- Auteur Marie-Céline SOLÉRIEU
- Temps de lecture 2 min
Avec Midi-Minuit, le Ballet Biarritz de Thierry Malandain à l’heure d’un bilan gracieux
Vu au Grand Théâtre de Provence, vendredi 23 janvier 2026 : Midi-Minuit par le Malandain Ballet Biarritz. Dans une parenthèse d’élégance et d’émotion, servie par une interprétation d’une grande précision, le spectacle a conquis le public.

Les danseurs du Malandain Ballet Biarritz, pour le spectacle Midi-Minuit, vu au Grand Théâtre de Provence le vendredi 23 janvier 2026. ©MCS
Le spectacle danse Midi-Minuit du Malandain Ballet Biarritz, donné le vendredi 23 et le samedi 24 janvier 2026 , au Grand Théâtre de Provence à Aix-en-Provence est une œuvre originale et bouleversante. Elle est intime, va au cœur du cheminement personnel de Thierry Malandain et en même temps, elle est conçue pour être partagée avec un large public.
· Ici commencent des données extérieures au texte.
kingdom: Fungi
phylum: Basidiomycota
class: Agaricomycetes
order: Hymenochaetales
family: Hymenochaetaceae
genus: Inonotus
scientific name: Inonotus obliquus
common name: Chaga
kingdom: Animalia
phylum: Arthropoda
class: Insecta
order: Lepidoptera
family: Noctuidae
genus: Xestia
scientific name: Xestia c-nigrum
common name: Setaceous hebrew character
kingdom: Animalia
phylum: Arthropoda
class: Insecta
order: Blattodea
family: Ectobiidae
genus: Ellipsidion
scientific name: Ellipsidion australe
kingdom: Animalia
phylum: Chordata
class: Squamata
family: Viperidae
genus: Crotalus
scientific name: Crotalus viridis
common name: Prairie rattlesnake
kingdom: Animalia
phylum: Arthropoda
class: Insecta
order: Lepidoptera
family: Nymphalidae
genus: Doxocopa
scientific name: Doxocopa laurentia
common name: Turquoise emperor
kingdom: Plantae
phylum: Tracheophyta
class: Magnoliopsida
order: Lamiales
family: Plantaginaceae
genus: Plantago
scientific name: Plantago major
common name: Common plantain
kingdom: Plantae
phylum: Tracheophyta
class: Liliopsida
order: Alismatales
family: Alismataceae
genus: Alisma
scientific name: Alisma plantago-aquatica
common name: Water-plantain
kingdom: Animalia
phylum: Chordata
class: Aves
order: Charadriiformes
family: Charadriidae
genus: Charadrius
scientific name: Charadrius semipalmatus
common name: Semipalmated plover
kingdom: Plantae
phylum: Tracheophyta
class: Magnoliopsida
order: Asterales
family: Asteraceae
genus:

Midi-Minuit avec la compagnie Malandain Ballet Biarritz
Trois décennies de création de Thierry Malandain
C'est le résultat de trois décennies de création du chorégraphe. Il livre l'essentiel de sa démarche en associant trois compositeurs français : Francis Poulenc, Maurice Ravel et Camille Saint-Saëns.
Dans ce programme, Thierry Malandain célèbre le jour et la nuit, midi et minuit, et le temps qui fuit dans "l'ombre ensevelie".
Il y a, ainsi, Midi Pile ou le concerto du soleil, le concerto pour deux pianos en ré mineur de Francis Poulenc et puis les Mélodies inédites pour orchestre de Camille Saint-Saëns avec 22 danseurs, avec le Boléro de Ravel entre Midi et Minuit.
Une signature en mouvement
La signature en mouvement de Malandain se lit dans son enracinement nourricier à la danse classique. Elle est cette fois enrichie d'une approche contemporaine.
Dans le livret présentant cette création, Thierry Malandain explique
« Ma culture est celle du ballet classique et sans complexe, j’y demeure attaché. » Il se déclare favorable à « Une danse qui ne laisserait pas seulement la trace du plaisir, mais qui renouerait avec l’essence du sacré comme une réponse à la difficulté d'être. »
Les tableaux se succèdent avec fluidité et portés par une musique puissante aux accents envoûtants.
Les trois compositeurs bien différents s'apprécient dans un même élan.
Un autre Boléro
Avec le Boléro de Ravel, Thierry Malandain impose sa personnalité nourrie de son expérience. Il n'efface pas la démarche de Maurice Béjart. Non, il livre un autre vision de l'oeuvre. Elle est, peut-être, avec lui , davantage collective et féminine. Ce n'est plus la performance d'un danseur qui est mise en avant mais celle d'un ensemble.
Un bilan personnel
Avec Saint-Saëns , la musique est aussi célébrée avec une sorte de frénésie joyeuse.
Francis Poulenc offre sa modernité populaire.
Trois atmosphères, un même regard passionné à l'heure du bilan personnel du chorégraphe avec ce Midi-Minuit.